* **What you have to do**:
Please give the name of the debutant who wrote and directed Pizza, according to the C. V. Kumar profile.

- Born: C. Vijayakumar 14 April 1979 (age 47) Tirumangalam, Madurai, Tamil Nadu
- Occupations: Film Producer, Film director, Film distributor
- Years active: 2012–present

= C. V. Kumar =

Indian film producer, film director, and film distributor (born 1979)

C. V. Kumar (born C. Vijayakumar; 14 April 1979) is an Indian film producer, director and distributor who heads the production studio Thirukumaran Entertainment. Known for producing innovative and critically acclaimed films, Kumar has also primarily introduced new talent into the film industry in terms of actors and technicians. His first three films, Attakathi, Pizza and Soodhu Kavvum won critical acclaim as well as bringing in revenue of over ₹50 crore. After producing successful films, Kumar began work on his first directorial venture in 2014.

==Career==
Kumar, originally hailing from Tirumangalam, Madurai, first came to Chennai for his MSc Psychology classes that he was pursuing through distance education at Madras University in the early 2000s. During the period, he had also started going for classes at Arena Multimedia in Madurai before taking a transfer to Chennai. In three years between 2002 and 2005, he learnt animation, sound design, and branding, and took scriptwriting classes. While on a trip in 2010 to Los Angeles as a part of his family business, he was inspired to start a production house and hoped to produce higher quality films in India and returned to form Thirukumaran Entertainment in 2010.

In August 2011, he started pre-production for Attakathi featuring an all new cast and directed by newcomer Ranjith, an assistant of director Venkat Prabhu. Kumar was insistent about meeting deadlines so the film began shooting on 26 September, finished shooting by 8 December and had the audio release on 9 January 2012. He decided to spend Rs. 2.5 million on a relatively grand audio launch and another production house Studio Green bought the film immediately to distribute. After a six-month delay, the film released in August and received mostly positive reviews, with a critic noting "this charming little treat of a film, has an inherent sweetness and honesty that will stay with you". The next venture, Pizza, a thriller film written and directed by debutant Karthik Subbaraj starred Vijay Sethupathi and Remya Nambeesan. The story is about how around a pizza delivery boy lands in a mysterious circumstance and how it works a dramatic change in his life. For Pizza, Kumar opted to make promos and strategies on how to employ viral promotion through social media. He had spent Rs. 16 million producing the film, while Sangam Cinemas and Red Giant Movies agreed to spend an equal amount in publicity. Kumar then spent another Rs. 8 million on print and publicity by himself. Pizza released on 19 October 2012 and went on to become a major critical and commercial success. A critic from Sify termed the film as "delicious" and described it as "entertaining and at the same time different in its approach", while Malini Mannath from The New Indian Express described Pizza as "offbeat, intriguing and gripping, and nothing like what you've seen on Tamil screen before". The success of the film launched actor Vijay Sethupathi's career, while also winning several awards for the team at the 7th Vijay Awards and the 2nd South Indian International Movie Awards.

* **Data for analysis**:
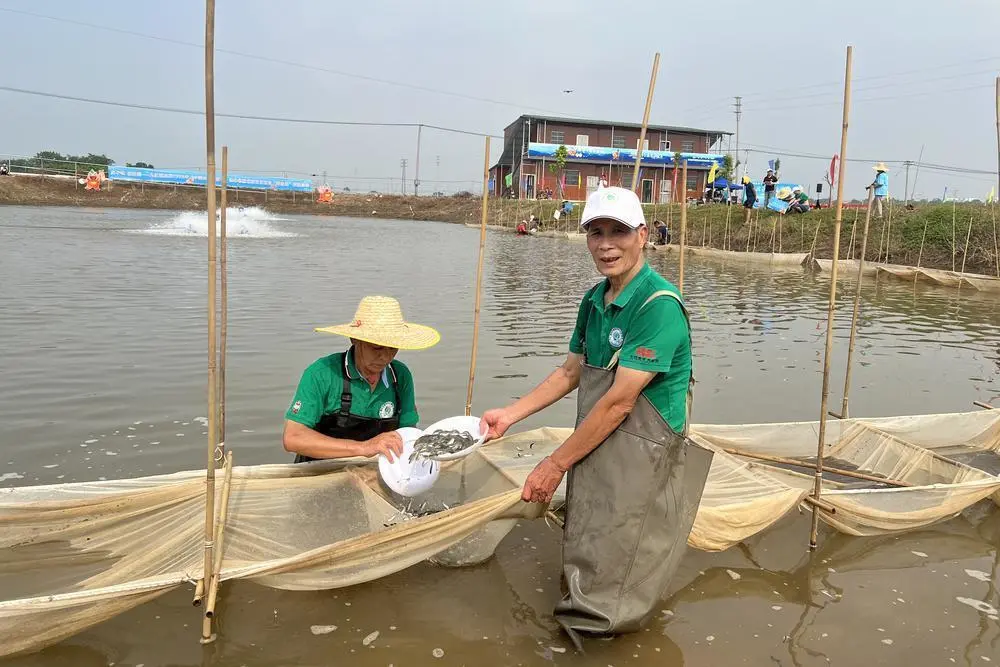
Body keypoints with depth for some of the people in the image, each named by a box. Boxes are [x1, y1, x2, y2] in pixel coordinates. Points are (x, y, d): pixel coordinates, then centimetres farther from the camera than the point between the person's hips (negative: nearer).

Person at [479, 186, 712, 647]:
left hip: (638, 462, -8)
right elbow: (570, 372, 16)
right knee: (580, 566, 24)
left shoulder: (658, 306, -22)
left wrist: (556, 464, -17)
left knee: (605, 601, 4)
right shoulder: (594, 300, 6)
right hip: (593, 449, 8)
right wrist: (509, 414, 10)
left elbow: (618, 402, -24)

* **Answer area**:
Karthik Subbaraj